*Instructions to follow*.
In the entries that follow, which lines hold the string "captured"? List them.

*Given entries*.
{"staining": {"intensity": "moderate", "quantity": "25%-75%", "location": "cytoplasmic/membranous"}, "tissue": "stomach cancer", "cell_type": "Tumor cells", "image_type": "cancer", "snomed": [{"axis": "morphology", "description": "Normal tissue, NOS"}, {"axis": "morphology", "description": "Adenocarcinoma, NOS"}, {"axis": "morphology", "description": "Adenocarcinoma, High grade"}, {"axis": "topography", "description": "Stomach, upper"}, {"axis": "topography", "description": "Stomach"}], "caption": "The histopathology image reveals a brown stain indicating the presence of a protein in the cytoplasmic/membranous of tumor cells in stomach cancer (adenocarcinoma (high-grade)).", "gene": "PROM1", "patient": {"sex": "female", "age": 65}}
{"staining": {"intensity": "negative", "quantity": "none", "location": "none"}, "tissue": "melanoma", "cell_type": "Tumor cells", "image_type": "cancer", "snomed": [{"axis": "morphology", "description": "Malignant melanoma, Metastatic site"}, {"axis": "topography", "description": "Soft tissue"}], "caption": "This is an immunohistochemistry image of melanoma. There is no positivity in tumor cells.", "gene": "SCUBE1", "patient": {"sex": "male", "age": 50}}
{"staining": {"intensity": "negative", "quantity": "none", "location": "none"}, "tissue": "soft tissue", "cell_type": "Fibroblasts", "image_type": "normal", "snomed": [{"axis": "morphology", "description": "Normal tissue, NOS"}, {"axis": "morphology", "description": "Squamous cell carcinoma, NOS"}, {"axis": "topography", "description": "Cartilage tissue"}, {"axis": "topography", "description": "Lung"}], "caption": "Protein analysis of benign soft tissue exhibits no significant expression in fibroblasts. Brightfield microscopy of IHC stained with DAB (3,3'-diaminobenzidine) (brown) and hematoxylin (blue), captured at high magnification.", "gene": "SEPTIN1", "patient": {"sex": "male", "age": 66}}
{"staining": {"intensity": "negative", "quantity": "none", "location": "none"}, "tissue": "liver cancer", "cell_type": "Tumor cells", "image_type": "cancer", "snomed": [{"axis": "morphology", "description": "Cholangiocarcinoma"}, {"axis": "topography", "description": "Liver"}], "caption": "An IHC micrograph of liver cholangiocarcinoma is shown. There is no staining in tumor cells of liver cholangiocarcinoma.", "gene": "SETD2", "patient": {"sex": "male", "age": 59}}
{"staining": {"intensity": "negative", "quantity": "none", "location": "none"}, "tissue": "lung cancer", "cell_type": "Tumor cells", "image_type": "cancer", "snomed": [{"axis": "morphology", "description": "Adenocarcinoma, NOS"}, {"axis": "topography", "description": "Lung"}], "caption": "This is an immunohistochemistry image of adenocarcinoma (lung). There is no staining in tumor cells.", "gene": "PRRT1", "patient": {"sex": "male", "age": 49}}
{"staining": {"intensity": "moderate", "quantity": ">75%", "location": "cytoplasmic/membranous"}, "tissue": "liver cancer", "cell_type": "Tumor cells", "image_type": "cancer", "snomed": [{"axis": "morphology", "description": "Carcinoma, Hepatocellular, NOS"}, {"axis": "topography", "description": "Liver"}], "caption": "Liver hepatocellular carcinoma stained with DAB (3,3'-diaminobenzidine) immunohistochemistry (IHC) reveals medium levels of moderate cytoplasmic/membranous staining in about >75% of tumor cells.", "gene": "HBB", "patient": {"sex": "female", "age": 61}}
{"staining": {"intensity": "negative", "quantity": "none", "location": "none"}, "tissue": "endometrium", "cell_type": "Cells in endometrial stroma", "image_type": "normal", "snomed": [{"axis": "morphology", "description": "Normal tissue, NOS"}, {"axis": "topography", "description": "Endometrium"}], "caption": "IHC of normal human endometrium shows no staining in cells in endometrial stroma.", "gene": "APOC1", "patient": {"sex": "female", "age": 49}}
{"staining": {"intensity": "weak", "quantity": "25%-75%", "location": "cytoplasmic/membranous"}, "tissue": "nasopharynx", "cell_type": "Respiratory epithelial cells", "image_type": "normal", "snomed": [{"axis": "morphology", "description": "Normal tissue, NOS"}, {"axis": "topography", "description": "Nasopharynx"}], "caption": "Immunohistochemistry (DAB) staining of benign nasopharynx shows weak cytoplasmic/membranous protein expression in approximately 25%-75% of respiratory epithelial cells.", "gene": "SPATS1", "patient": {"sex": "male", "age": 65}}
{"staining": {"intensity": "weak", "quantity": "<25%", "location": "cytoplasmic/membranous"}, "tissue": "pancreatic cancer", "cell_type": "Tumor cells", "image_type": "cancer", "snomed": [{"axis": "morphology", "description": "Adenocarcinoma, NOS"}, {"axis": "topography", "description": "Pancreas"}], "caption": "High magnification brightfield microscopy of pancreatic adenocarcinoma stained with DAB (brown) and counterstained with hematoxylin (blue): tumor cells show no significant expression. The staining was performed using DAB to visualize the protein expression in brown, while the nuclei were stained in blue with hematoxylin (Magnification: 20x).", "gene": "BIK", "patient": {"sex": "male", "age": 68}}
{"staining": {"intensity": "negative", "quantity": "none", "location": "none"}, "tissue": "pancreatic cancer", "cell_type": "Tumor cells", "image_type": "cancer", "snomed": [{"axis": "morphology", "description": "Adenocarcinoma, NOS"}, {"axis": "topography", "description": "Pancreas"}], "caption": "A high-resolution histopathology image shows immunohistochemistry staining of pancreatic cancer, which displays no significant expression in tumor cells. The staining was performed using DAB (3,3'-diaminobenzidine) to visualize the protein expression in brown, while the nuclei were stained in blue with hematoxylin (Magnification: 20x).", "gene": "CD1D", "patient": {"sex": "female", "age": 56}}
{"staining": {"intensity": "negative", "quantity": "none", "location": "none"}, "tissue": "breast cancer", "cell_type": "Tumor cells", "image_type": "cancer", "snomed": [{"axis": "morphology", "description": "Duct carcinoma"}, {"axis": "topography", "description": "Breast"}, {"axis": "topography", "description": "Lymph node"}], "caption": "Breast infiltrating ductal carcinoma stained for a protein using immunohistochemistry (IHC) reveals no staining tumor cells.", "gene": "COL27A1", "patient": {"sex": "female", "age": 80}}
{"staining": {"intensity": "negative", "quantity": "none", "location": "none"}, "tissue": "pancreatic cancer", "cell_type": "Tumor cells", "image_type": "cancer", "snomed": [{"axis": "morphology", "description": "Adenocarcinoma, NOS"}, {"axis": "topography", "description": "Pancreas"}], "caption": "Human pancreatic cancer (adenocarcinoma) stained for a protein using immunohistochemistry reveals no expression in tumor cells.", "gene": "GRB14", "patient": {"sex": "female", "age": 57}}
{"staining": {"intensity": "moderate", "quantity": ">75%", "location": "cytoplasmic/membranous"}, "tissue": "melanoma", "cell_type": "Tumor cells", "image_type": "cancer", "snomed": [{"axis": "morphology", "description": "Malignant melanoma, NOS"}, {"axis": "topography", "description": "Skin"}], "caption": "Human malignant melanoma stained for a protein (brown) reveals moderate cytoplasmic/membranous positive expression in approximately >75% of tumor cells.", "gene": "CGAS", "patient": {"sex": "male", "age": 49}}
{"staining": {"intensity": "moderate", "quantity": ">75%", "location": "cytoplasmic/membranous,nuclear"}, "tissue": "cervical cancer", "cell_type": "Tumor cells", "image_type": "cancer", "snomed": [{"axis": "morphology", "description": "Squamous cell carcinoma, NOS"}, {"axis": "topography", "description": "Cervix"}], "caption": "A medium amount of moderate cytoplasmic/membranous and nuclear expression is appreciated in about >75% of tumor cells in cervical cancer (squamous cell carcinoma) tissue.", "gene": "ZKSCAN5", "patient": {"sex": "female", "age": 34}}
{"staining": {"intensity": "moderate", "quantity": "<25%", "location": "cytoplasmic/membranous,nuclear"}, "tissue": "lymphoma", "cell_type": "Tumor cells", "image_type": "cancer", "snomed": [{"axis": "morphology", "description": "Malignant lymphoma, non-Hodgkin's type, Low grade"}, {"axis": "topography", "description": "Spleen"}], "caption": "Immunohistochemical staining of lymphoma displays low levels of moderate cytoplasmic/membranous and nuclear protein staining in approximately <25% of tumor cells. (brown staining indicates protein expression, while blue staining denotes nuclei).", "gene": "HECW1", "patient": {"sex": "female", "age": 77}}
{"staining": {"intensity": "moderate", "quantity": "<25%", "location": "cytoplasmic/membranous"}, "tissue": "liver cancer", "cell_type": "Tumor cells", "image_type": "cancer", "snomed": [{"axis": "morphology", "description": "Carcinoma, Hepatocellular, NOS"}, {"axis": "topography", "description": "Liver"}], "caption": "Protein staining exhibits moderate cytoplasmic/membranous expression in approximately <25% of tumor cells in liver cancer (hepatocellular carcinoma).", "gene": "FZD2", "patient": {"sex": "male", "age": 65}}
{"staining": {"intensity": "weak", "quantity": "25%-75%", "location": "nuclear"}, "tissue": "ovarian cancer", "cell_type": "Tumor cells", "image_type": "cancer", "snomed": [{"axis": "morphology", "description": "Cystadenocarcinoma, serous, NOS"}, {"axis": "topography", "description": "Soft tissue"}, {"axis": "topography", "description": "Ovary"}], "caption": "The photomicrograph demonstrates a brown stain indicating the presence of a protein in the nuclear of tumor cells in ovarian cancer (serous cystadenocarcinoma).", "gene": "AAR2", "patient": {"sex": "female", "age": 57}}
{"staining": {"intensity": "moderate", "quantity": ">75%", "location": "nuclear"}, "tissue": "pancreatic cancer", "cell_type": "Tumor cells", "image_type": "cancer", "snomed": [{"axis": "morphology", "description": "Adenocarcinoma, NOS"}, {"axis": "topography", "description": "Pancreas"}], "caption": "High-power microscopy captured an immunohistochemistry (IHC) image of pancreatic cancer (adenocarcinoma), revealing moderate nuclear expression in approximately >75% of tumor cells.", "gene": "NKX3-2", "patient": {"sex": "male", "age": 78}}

*Result of this task*.
{"staining": {"intensity": "negative", "quantity": "none", "location": "none"}, "tissue": "soft tissue", "cell_type": "Fibroblasts", "image_type": "normal", "snomed": [{"axis": "morphology", "description": "Normal tissue, NOS"}, {"axis": "morphology", "description": "Squamous cell carcinoma, NOS"}, {"axis": "topography", "description": "Cartilage tissue"}, {"axis": "topography", "description": "Lung"}], "caption": "Protein analysis of benign soft tissue exhibits no significant expression in fibroblasts. Brightfield microscopy of IHC stained with DAB (3,3'-diaminobenzidine) (brown) and hematoxylin (blue), captured at high magnification.", "gene": "SEPTIN1", "patient": {"sex": "male", "age": 66}}
{"staining": {"intensity": "moderate", "quantity": ">75%", "location": "nuclear"}, "tissue": "pancreatic cancer", "cell_type": "Tumor cells", "image_type": "cancer", "snomed": [{"axis": "morphology", "description": "Adenocarcinoma, NOS"}, {"axis": "topography", "description": "Pancreas"}], "caption": "High-power microscopy captured an immunohistochemistry (IHC) image of pancreatic cancer (adenocarcinoma), revealing moderate nuclear expression in approximately >75% of tumor cells.", "gene": "NKX3-2", "patient": {"sex": "male", "age": 78}}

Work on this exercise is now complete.